Ms. Nyro was born Laura Nigro in the Bronx on Oct. 18, 1947. Her father was a jazz trumpeter who practiced for hours at home. An undisciplined child prodigy, Ms. Nyro began writing songs at age 8 and later attended the High School of Music and Art in Manhattan. As a teen-ager she experimented with psychedelic drugs, absorbed musical influences as far-ranging as Bob Dylan, John Coltrane and Debussy, and at 18 made her first extended club appearance at the Hungry i coffeehouse in San Francisco.

In 1966, Verve/Folkways released her debut album, ''More Than a New Discovery,'' a remarkably sophisticated collection of original songs that Columbia later purchased and reissued in 1973 as ''The First Songs.'' Widely admired, it led to an invitation to perform at the 1967 Monterey Pop Festival, where her introspective music proved so out of place amid the high-powered rock of Jimi Hendrix and Janis Joplin that she was shouted off the stage.

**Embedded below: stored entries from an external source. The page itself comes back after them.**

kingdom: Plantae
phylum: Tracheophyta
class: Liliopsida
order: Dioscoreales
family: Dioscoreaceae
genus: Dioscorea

Within the year, however, several of Ms. Nyro's songs had become hits for others, and she was signed by Columbia. In March 1968, the label released ''Eli and the Thirteenth Confession,'' her autobiographical album about a young woman's spiritual journey from childhood to maturity. With its abrupt changes of tempo and style and its fiercely emotional singing, the record was unlike anything that had been heard in pop music, and it laid the groundwork for a female-dominated genre of quirky, reflective songwriting that continues to this day.

On her next two albums, ''New York Tendaberry'' (1969) and ''Christmas and the Beads of Sweat'' (1970), Ms. Nyro retreated somewhat from the boundary-breaking experimentalism of ''Eli'' and settled into her characteristic style, which remained eclectic but had its strongest roots in the Philadelphia pop-soul sound of songwriters like Thom Bell, Kenneth Gamble and Leon Huff, and Todd Rundgren. Her 1971 album, ''Gonna Take a Miracle,'' a collaboration with the rhythm-and-blues group LaBelle, was a tribute to New York street music of an earlier era that featured jubilant remakes of old doo-wop and Motown favorites.

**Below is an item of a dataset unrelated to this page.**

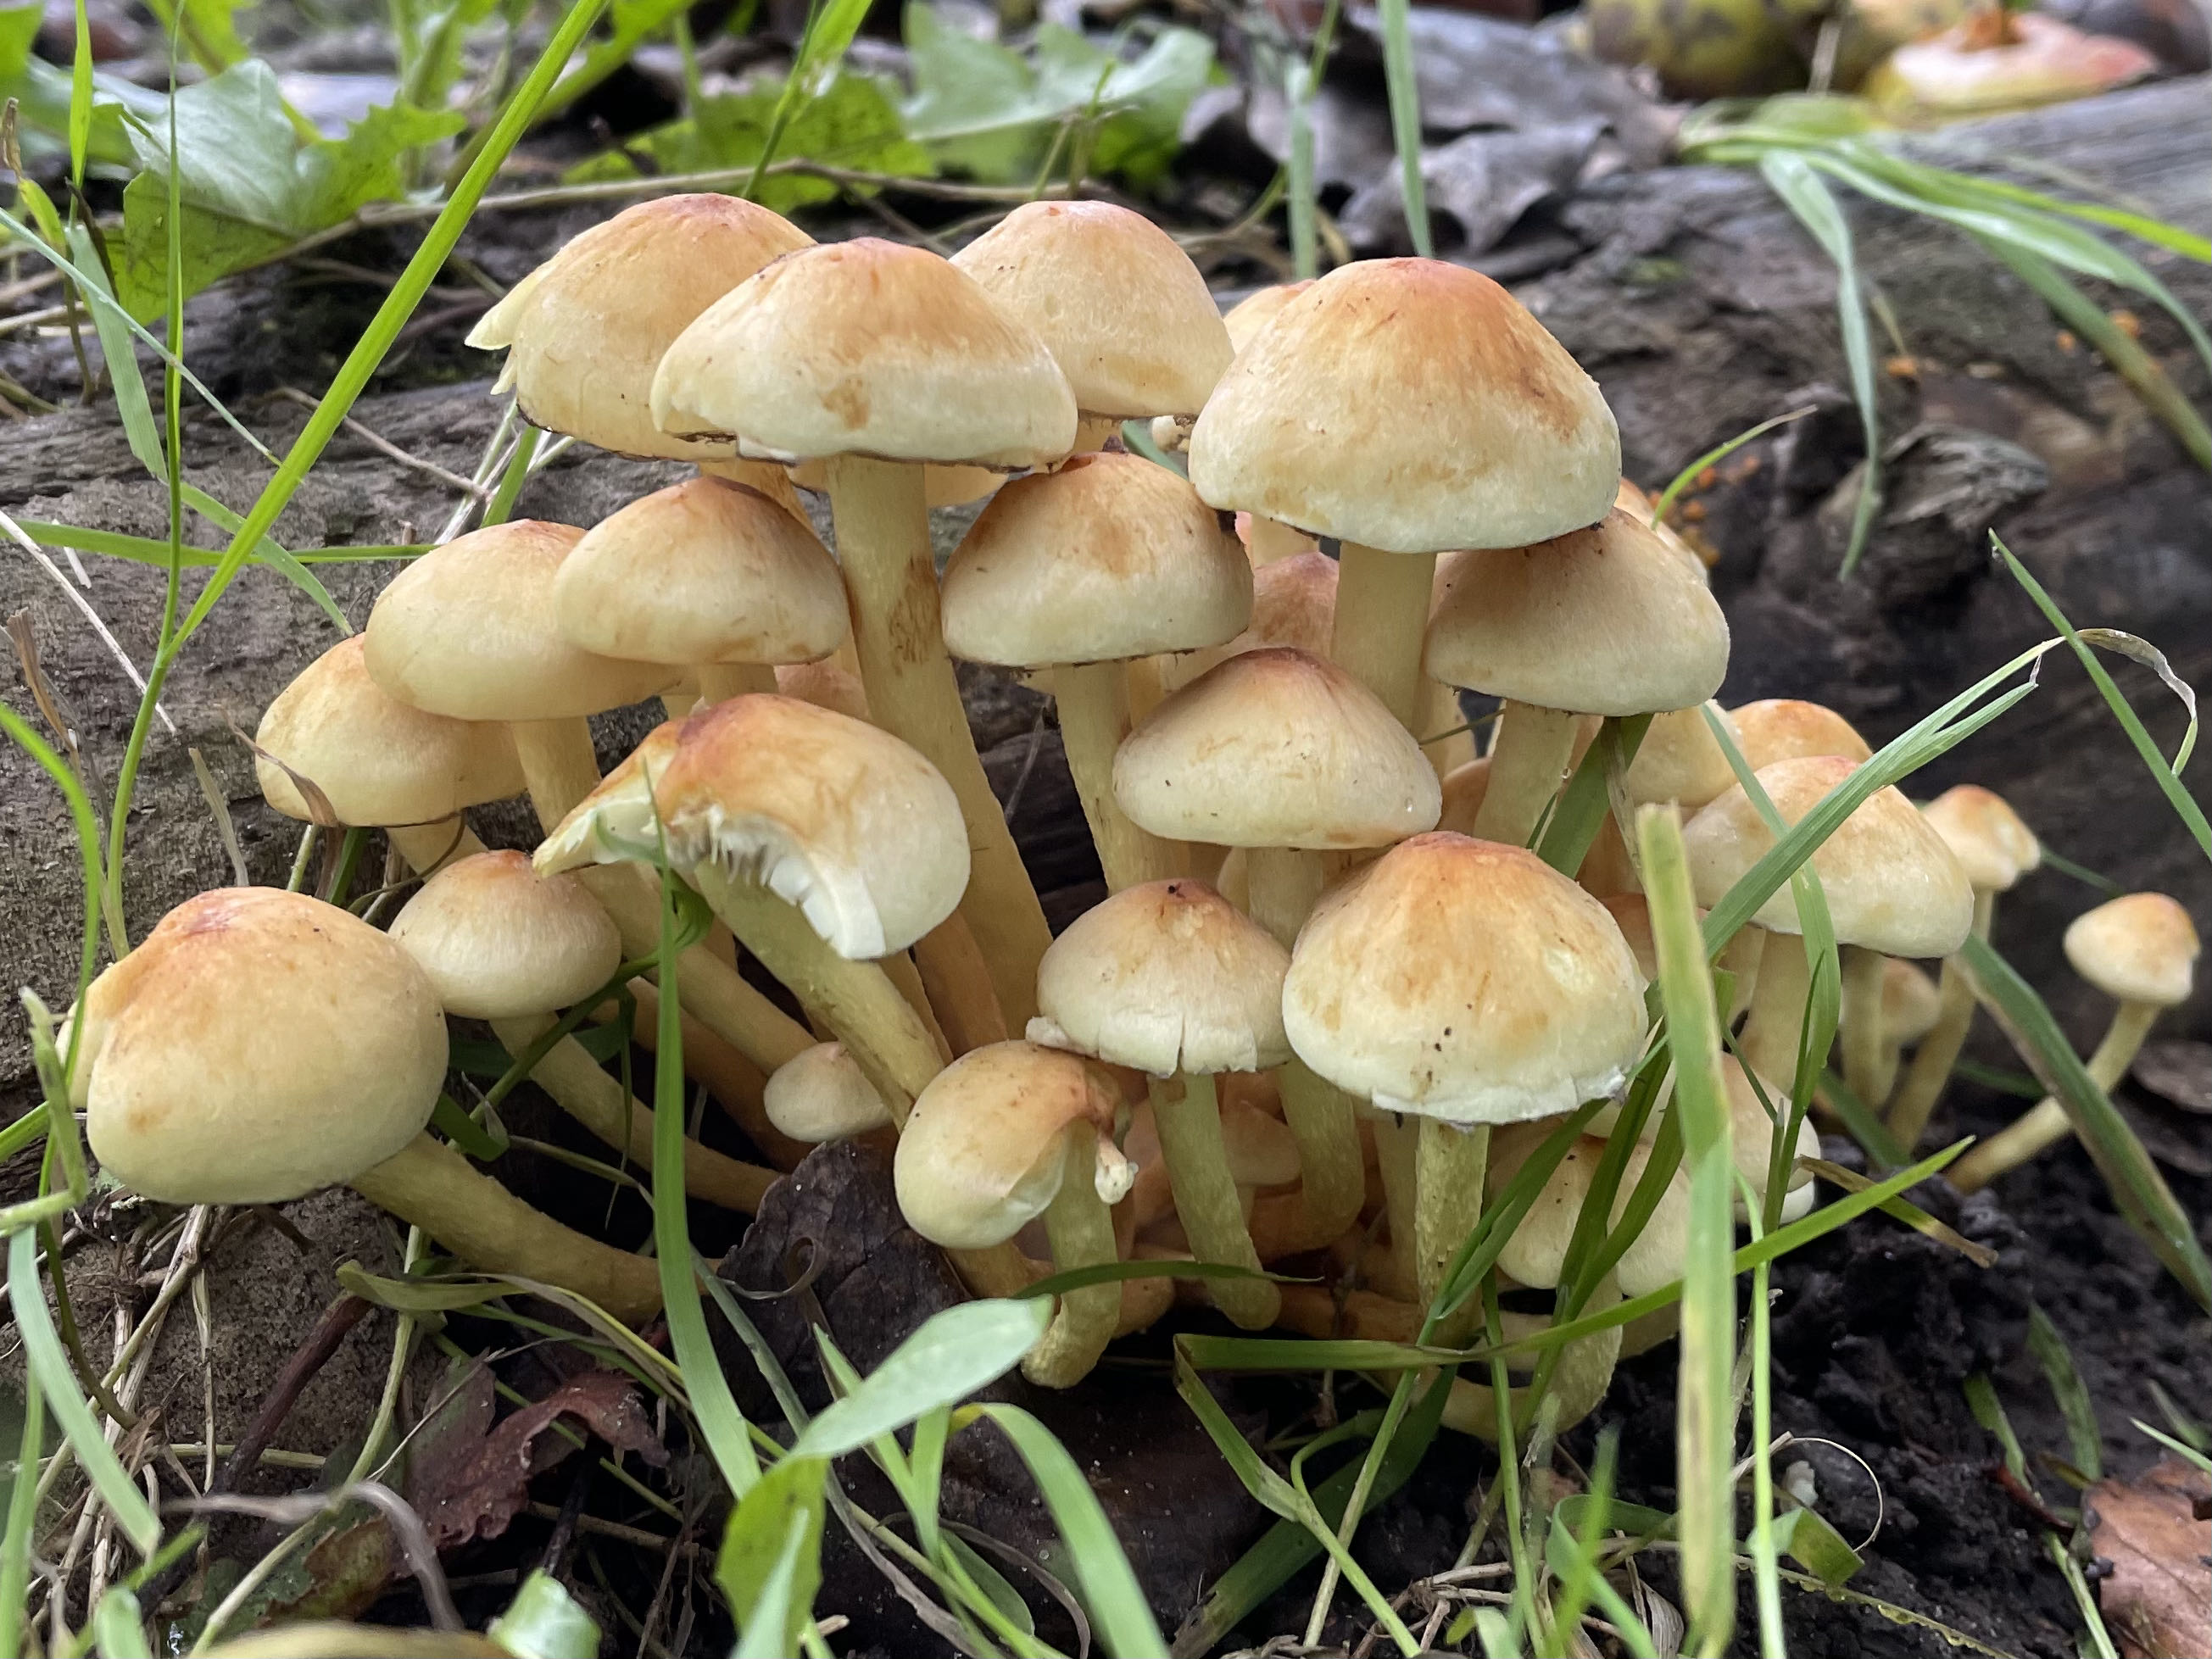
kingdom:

Never comfortable in the limelight, Ms. Nyro married and retreated from the music business to lead a secluded life for the next three years in a fishing village in Massachusetts. After the marriage ended in divorce, she returned to recording, putting out ''Smile'' (1976), her first album in four years. Here, and in her later Columbia albums, ''Nested'' (1978), ''Mother's Spiritual'' (1984) and ''Walk the Dog and Light the Light'' (1993), her songs gave increasingly direct expression to the pantheism that had always lurked in her writing. But if her later songs exalted pacifism, feminism, motherhood and animal rights, the emotional turmoil of old was never far from the surface.

Ms. Nyro personally selected all 34 of the songs on a recently released two-disk retrospective of her work, ''The Best of Laura Nyro: Stoned Soul Picnic'' (Columbia/Legacy).

She is survived by a son, Gil Bianchini, and her companion, Maria Desiderio.

Photo: The singer and songwriter Laura Nyro in the late 1970's.